“Similar to OrthoPediatrics, the Pega organization has been focused exclusively on addressing unmet needs for children whose lives have been impacted by musculoskeletal disorders and diseases. Their product offerings include novel technologies to treat some of the most unique conditions in pediatric orthopedics,” OrthoPediatrics CEO David Bailey said in a news release.
Warsaw, Indiana–based OrthoPediatrics will buy Pega Medical for an upfront cash payment of $31 million — as well as $2 million in stock that includes certain restrictions for three years. To help finance the transaction, OrthoPediatrics has successfully increased its line of credit with Squadron Capital from $25 million to $50 million.
Also today, OrthoPediatrics increased its full-year 2022 revenue guidance range to $125 million–128 million, a 27– 31% increase. On an organic basis, excluding Pega Medical and the recently acquired MD Orthopaedics, OrthoPediatrics is reiterating its full-year revenue guidance range of $118–121 million, representing 20–23% growth.

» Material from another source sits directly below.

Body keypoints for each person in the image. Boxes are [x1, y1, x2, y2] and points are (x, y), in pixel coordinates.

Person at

Analysts were mostly positive about the news. BTIG analyst Ryan Zimmerman thought the sales price is fair, with Pega bringing in $6 million in annual revenue.

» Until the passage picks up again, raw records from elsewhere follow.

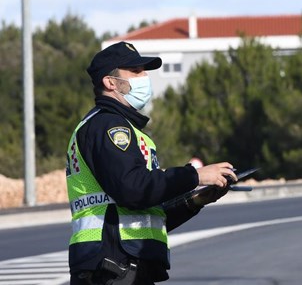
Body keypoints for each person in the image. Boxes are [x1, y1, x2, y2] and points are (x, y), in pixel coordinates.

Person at [67, 41, 238, 285]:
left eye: (144, 71)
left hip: (122, 264)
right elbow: (133, 189)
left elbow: (146, 213)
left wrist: (195, 201)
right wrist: (196, 175)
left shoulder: (125, 129)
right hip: (112, 267)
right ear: (110, 82)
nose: (145, 77)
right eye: (135, 71)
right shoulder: (109, 126)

We further believe the acquisition of Pega serves not just to bolster growth but as a defensive acquisition that prevents others in the space from gaining scale,” Zimmerman said. “We always believed Pega would make for an acquisition candidate for anyone looking to establish a presence in pediatric orthopedics. KIDS benefits by blocking others from gaining a foothold and can run Pega’s products through its massive sales infrastructure.

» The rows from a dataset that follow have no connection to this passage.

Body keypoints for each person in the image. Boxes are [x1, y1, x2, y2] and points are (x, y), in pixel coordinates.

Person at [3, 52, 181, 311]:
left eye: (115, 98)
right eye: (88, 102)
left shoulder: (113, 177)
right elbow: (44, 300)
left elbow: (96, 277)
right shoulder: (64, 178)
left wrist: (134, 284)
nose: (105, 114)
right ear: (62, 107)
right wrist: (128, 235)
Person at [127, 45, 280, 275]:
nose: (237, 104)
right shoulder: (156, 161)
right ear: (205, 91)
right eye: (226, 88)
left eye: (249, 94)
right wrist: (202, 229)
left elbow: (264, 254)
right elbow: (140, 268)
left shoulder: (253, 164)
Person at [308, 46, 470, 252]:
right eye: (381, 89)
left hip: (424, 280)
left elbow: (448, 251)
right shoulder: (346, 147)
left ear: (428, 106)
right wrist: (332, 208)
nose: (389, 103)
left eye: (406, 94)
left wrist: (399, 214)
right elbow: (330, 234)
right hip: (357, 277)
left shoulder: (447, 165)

Truist analysts described the purchase as “another interesting deal that deepens KIDS’ moat as the specialist in pediatric orthopedics and adds an interesting growth driver to the company’s portfolio.”
KIDS shares were down more than 1% to $39.88 by midday trading today. MassDevice‘s MedTech 100 Index, which includes stocks of the world’s largest medical device companies, was down slightly.